Kirk Voelker, MD, has already spent over a year trying to find an electronic medical record (EMR) for his practice. He became so stymied by the process that he started a Web site (www.elmr.com) to help his practice, Lung Associates of Sarasota in Florida, and others find the right system.
Voelker isn't alone in feeling frustrated. As more physicians consider EMRs, more are confused by the seemingly endless array of choices, none of which seem, at first glance, to be terribly different from the others.
In fact, shopping for an EMR can be like shopping for a good merlot, as David Bond sees it. "You're looking at a shelf with 500 merlots. You don't know whether to buy the one on sale or the one with the Wine Spectator listing," says Bond, executive vice president of the ambulatory division of A4 Health Systems, in Cary, N.C.
"I don't know of anybody who has found a quick path" to picking an EMR, confirms Jeff Blair, vice president of the Medical Records Institute, a Newton, Mass.-based organization that promotes the development and acceptance of electronic healthcare.
In short, picking out an EMR is not going to be as quick and simple as you might have hoped. But there are some methods for easing the process.
Know what you need
The first and most crucial step, before you look at a single brochure, is to define internally what the system needs to do. What made you decide to look into an EMR to begin with? Many physicians simply feel they want to get rid of paper records, but that explanation just scratches the surface. What, really, is so bad about paper?

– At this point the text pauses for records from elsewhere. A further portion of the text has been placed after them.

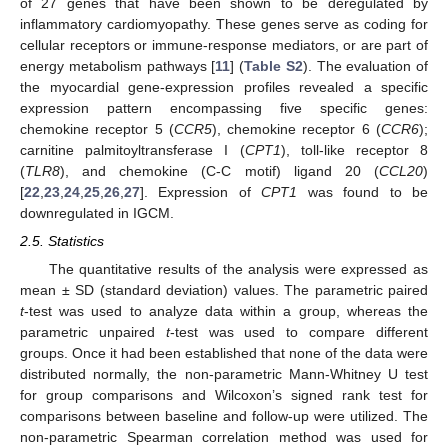
of 27 genes that have been shown to be deregulated by
inflammatory cardiomyopathy. These genes serve as coding for
cellular receptors or immune-response mediators, or are part of
energy metabolism pathways [
11
] (
Table S2
). The evaluation of
the myocardial gene-expression profiles revealed a specific
expression pattern encompassing five specific genes:
chemokine receptor 5 (
CCR5
), chemokine receptor 6 (
CCR6
);
carnitine palmitoyltransferase I (
CPT1
), toll-like receptor 8
(
TLR8
), and chemokine (C-C motif) ligand 20 (
CCL20
)
[
22
,
23
,
24
,
25
,
26
,
27
]. Expression of
CPT1
was found to be
downregulated in IGCM.
2.5. Statistics
The quantitative results of the analysis were expressed as
mean ± SD (standard deviation) values. The parametric paired
t
-test was used to analyze data within a group, whereas the
parametric unpaired
t
-test was used to compare different
groups. Once it had been established that none of the data were
distributed normally, the non-parametric Mann-Whitney U test
for group comparisons and Wilcoxon’s signed rank test for
comparisons between baseline and follow-up were utilized. The
non-parametric Spearman correlation method was used for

Is it that a physician can't find a chart when he needs it? That it's hard to mine paper charts to find all diabetics who need a foot exam? Be very clear about your objectives.

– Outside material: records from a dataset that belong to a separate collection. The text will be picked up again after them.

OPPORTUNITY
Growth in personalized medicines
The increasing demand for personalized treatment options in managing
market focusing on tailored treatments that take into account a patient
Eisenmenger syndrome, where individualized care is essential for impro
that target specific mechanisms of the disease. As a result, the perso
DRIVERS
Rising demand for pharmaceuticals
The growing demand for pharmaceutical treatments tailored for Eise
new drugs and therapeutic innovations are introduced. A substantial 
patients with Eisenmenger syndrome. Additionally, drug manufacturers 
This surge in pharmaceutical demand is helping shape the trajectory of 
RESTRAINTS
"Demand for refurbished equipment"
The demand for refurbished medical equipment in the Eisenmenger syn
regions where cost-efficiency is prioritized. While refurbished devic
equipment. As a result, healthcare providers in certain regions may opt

Often, physicians working within a group will have different motivations in mind. Any product search will fail unless there is some consensus on what you hope to accomplish. "All physicians are focused on 'what will this do for me?'" says Blair, but how they define what they want an EMR to do for them can vary.
For example, some physicians want software that will make documentation easier. "Unless it helps them perform their data capture responsibilities faster, they may not be interested. Other physicians with a lot of repeat visits may find value ... in being able to quickly look over lab tests, so their priority is more on retrieval of information," says Blair.

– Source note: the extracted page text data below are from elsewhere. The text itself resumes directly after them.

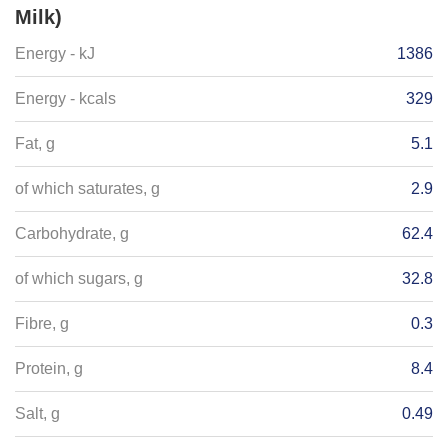
Milk)
Energy - kJ
1386
Energy - kcals
329
Fat, g
5.1
of which saturates, g
2.9
Carbohydrate, g
62.4
of which sugars, g
32.8
Fibre, g
0.3
Protein, g
8.4
Salt, g
0.49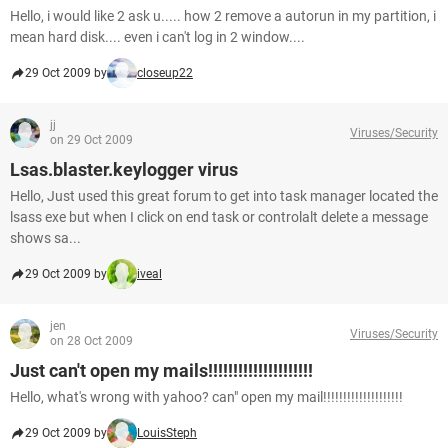
Hello, i would like 2 ask u..... how 2 remove a autorun in my partition, i
mean hard disk.... even i can't log in 2 window....
29 Oct 2009 by
closeup22
jj
Viruses/Security
on 29 Oct 2009
Lsas.blaster.keylogger virus
Hello, Just used this great forum to get into task manager located the
lsass exe but when I click on end task or controlalt delete a message
shows sa...
29 Oct 2009 by
iveal
jen
Viruses/Security
on 28 Oct 2009
Just can't open my mails!!!!!!!!!!!!!!!!!!!!!
Hello, what's wrong with yahoo? can" open my mail!!!!!!!!!!!!!!!!!!!!
29 Oct 2009 by
LouisSteph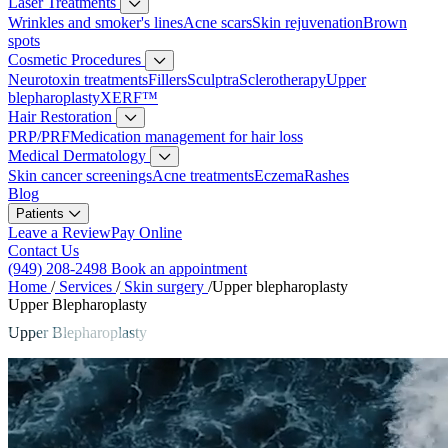
Laser Treatments
Wrinkles and smoker's lines
Acne scars
Skin rejuvenation
Brown
spots
Cosmetic Procedures
Neurotoxin treatments
Fillers
Sculptra
Sclerotherapy
Upper
blepharoplasty
XERF™
Hair Restoration
PRP/PRF
Medication management for hair loss
Medical Dermatology
Skin cancer screenings
Acne treatments
Eczema
Rashes
Blog
Patients
Leave a Review
Pay Online
Contact Us
(949) 208-2498
Book an appointment
Home
/
Services
/
Skin surgery
/
Upper blepharoplasty
Upper Blepharoplasty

Still others need to share data with physician colleagues or are focused on quality of care issues. Physicians in a multispecialty group may need to incorporate radiology images or charts of an eye; others will just need a way to chart office visits. "These priorities compete with each other and you almost never find a group where they all share the same priority," Blair warns.
Voelker's experience is typical and matches Blair's description. "It's a difficult decision. For us, we have not found anything that works well for the group as a whole," Voelker says. For example, he wants to be able to send notes to referring physicians but finds the template-driven notes created by most EMRs too obviously machine-built.
"The perception of the standard of care I'm giving is decreased," he worries. It's only because he knows sending high-quality notes is important to him that Voelker is able to recognize the drawbacks of templates – at least for him. He finds it better to have no system at all than to invest in a system whose output would embarrass him.
As Voelker is doing, a good first step is to get as clear a picture as possible of the sort of functionality you need to fit the culture and goals of your practice.
Don't buy for brand
Setting a group goal will also help you avoid a common mistake in EMR shopping – just buying what everyone else is using. It's tempting to shop for an EMR the same way one might shop for a dishwasher or a lawn mower – look for the market leader or famous brand name and purchase that product.